The idea? Every day in May, to mark NZ Music Month and 38 years of his own rancid opining and reportage, Gary Steel will present something from his considerable behind. Personal archive, that is. In 1999, Flying Nun made one of its worst-ever business decisions: pouring money into former Headless Chickens chanteuse Fiona McDonald’s solo album. My review appeared in the Sunday Star Times on the 17th of October of that year.
FIONA MCDONALD
A DIFFERENT HUNGER (FLYING NUN)
THE BUDGET OF this glossy debut by the former Headless Chickens cluckette would probably have paid for the first decade of releases on our proudly lo-fi label. Chris Knox would be turning in his grave if he was dead.
McDonald’s pleasing vocal pyrotechnics have blessed a variety of jingles, so its bitter-sweet tones are already embedded in the public consciousness. Audience interest from her short but productive tenure with the Chookies and Strawpeople has finally been matched by a lot more of Fiona.
The fact so much importance is placed on the success of this album is a worrisome reminder of the tiny country we live in; it’s implicit reviewers are supposed to play their part in the industry’s investment by rooting for Fiona at every possible turn, making A Different Hunger out to be some kind of milestone, thereby encouraging positive crowd reaction.
These expectations place a heavy burden on the humble critic, who has to admit to his shocked readers that A Different Hunger isn’t all it’s cracked up to be. All the moves are right, from the stylised photos to the slick production, the post-Portishead trip-hop torch song refits to the X-rated sex files storytelling.
But it’s all a bit mannered, a bit clinical, a bit contrived to these sullied ears. At its best – the Everything But The Girl-isms of ‘Don’t Tell’ and ‘I Don’t Care’, or the cheeky drum programming of ‘Let Me Dream’ – McDonald makes it work by not forcing it into submission. But it falls off the rails on tracks like ‘Sin Again’ which end up, over repeated listenings, sounding as painfully obvious as the Pet Shop Boys on one of their faux-dramatic, orchestral Gothic pop efforts.

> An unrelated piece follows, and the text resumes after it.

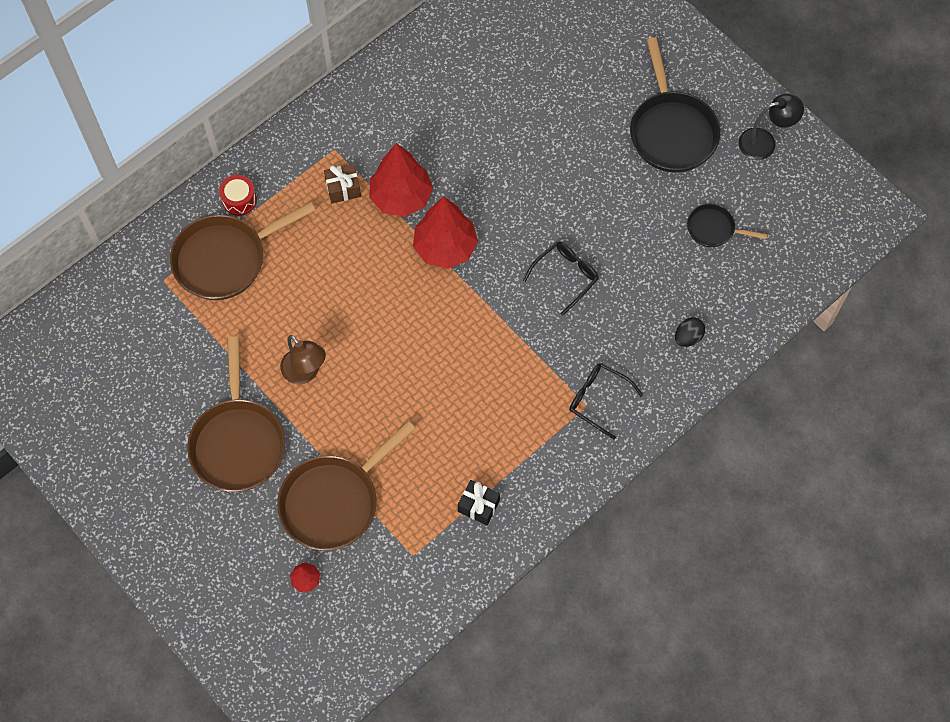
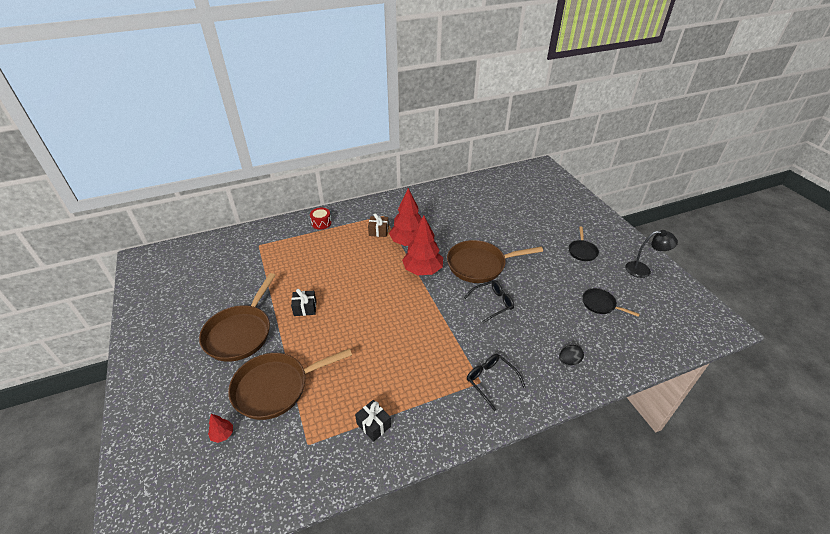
camera: 20 degrees right, 25 degrees down
(225, 259) = (297, 244): brown pan -> brown pan (480, 265)
(305, 373) = (305, 308): brown lamp -> black gift
(671, 131) = (582, 251): black pan -> black pan, size x0.52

Despite its international production (because of it?) A Different Hunger fails to draw a compelling picture. McDonald has ended up suffering through polite arrangements that show the lack of any kind of creative foil, while the fragility of its songs are easily disemboweled by her shovels-and-all lyrical approach. But don’t take my word for it… GARY STEEL
Notes: My memory of this review was that I really savaged Fiona’s album, and by implication, her. But it seems quite mild to me now. It seemed weird to me (it still seems weird to me) that Flying Nun, with its religiously indie aesthetic, would run with an album as glossy as this, and one so ill-judged.